RECORDS FOR PROCESSING:
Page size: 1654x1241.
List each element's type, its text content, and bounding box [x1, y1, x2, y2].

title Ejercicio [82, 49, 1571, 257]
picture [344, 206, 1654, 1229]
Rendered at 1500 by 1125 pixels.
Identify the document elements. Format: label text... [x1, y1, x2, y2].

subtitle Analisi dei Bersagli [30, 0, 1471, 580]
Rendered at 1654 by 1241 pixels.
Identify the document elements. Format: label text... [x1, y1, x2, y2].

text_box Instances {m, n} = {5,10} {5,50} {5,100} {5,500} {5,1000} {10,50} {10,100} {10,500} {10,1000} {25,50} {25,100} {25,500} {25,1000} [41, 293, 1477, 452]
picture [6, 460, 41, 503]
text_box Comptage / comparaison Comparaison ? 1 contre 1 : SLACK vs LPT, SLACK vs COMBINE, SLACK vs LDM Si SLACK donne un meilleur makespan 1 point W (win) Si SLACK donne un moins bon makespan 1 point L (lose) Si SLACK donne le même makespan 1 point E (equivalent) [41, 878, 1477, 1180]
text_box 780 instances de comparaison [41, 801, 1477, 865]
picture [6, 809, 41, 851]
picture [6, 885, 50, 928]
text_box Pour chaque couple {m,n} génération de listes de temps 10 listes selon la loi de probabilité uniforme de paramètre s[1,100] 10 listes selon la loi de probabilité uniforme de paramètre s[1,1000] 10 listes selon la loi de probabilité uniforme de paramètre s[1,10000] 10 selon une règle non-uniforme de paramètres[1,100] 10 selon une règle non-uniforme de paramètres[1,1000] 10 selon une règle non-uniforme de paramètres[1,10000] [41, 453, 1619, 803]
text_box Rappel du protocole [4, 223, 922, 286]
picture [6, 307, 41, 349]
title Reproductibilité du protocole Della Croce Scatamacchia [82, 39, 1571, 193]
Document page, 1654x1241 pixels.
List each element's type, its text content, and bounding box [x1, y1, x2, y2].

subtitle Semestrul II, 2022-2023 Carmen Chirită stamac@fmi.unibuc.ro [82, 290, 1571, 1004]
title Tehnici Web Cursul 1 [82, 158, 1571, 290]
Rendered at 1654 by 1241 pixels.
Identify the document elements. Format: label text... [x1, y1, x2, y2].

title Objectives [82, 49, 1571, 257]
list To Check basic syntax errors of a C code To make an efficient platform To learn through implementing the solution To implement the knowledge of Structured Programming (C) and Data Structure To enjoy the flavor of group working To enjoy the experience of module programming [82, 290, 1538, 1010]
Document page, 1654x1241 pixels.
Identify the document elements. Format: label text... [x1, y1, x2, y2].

INSTRUCTIONS TO FOLLOW: Reproduce all of the data above, substituting "Detect" for every occurrence of "Identify" and leaving everything else unchanged.

RESPONSE TO THE TASK:
Page size: 1654x1241.
List each element's type, its text content, and bounding box [x1, y1, x2, y2].

title Ejercicio [82, 49, 1571, 257]
picture [344, 206, 1654, 1229]
Rendered at 1500 by 1125 pixels.
Detect the document elements. Format: label text... [x1, y1, x2, y2].

subtitle Analisi dei Bersagli [30, 0, 1471, 580]
Rendered at 1654 by 1241 pixels.
Detect the document elements. Format: label text... [x1, y1, x2, y2].

text_box Instances {m, n} = {5,10} {5,50} {5,100} {5,500} {5,1000} {10,50} {10,100} {10,500} {10,1000} {25,50} {25,100} {25,500} {25,1000} [41, 293, 1477, 452]
picture [6, 460, 41, 503]
text_box Comptage / comparaison Comparaison ? 1 contre 1 : SLACK vs LPT, SLACK vs COMBINE, SLACK vs LDM Si SLACK donne un meilleur makespan 1 point W (win) Si SLACK donne un moins bon makespan 1 point L (lose) Si SLACK donne le même makespan 1 point E (equivalent) [41, 878, 1477, 1180]
text_box 780 instances de comparaison [41, 801, 1477, 865]
picture [6, 809, 41, 851]
picture [6, 885, 50, 928]
text_box Pour chaque couple {m,n} génération de listes de temps 10 listes selon la loi de probabilité uniforme de paramètre s[1,100] 10 listes selon la loi de probabilité uniforme de paramètre s[1,1000] 10 listes selon la loi de probabilité uniforme de paramètre s[1,10000] 10 selon une règle non-uniforme de paramètres[1,100] 10 selon une règle non-uniforme de paramètres[1,1000] 10 selon une règle non-uniforme de paramètres[1,10000] [41, 453, 1619, 803]
text_box Rappel du protocole [4, 223, 922, 286]
picture [6, 307, 41, 349]
title Reproductibilité du protocole Della Croce Scatamacchia [82, 39, 1571, 193]
Document page, 1654x1241 pixels.
List each element's type, its text content, and bounding box [x1, y1, x2, y2].

subtitle Semestrul II, 2022-2023 Carmen Chirită stamac@fmi.unibuc.ro [82, 290, 1571, 1004]
title Tehnici Web Cursul 1 [82, 158, 1571, 290]
Rendered at 1654 by 1241 pixels.
Detect the document elements. Format: label text... [x1, y1, x2, y2].

title Objectives [82, 49, 1571, 257]
list To Check basic syntax errors of a C code To make an efficient platform To learn through implementing the solution To implement the knowledge of Structured Programming (C) and Data Structure To enjoy the flavor of group working To enjoy the experience of module programming [82, 290, 1538, 1010]
Document page, 1654x1241 pixels.
Detect the document elements. Format: label text... [x1, y1, x2, y2].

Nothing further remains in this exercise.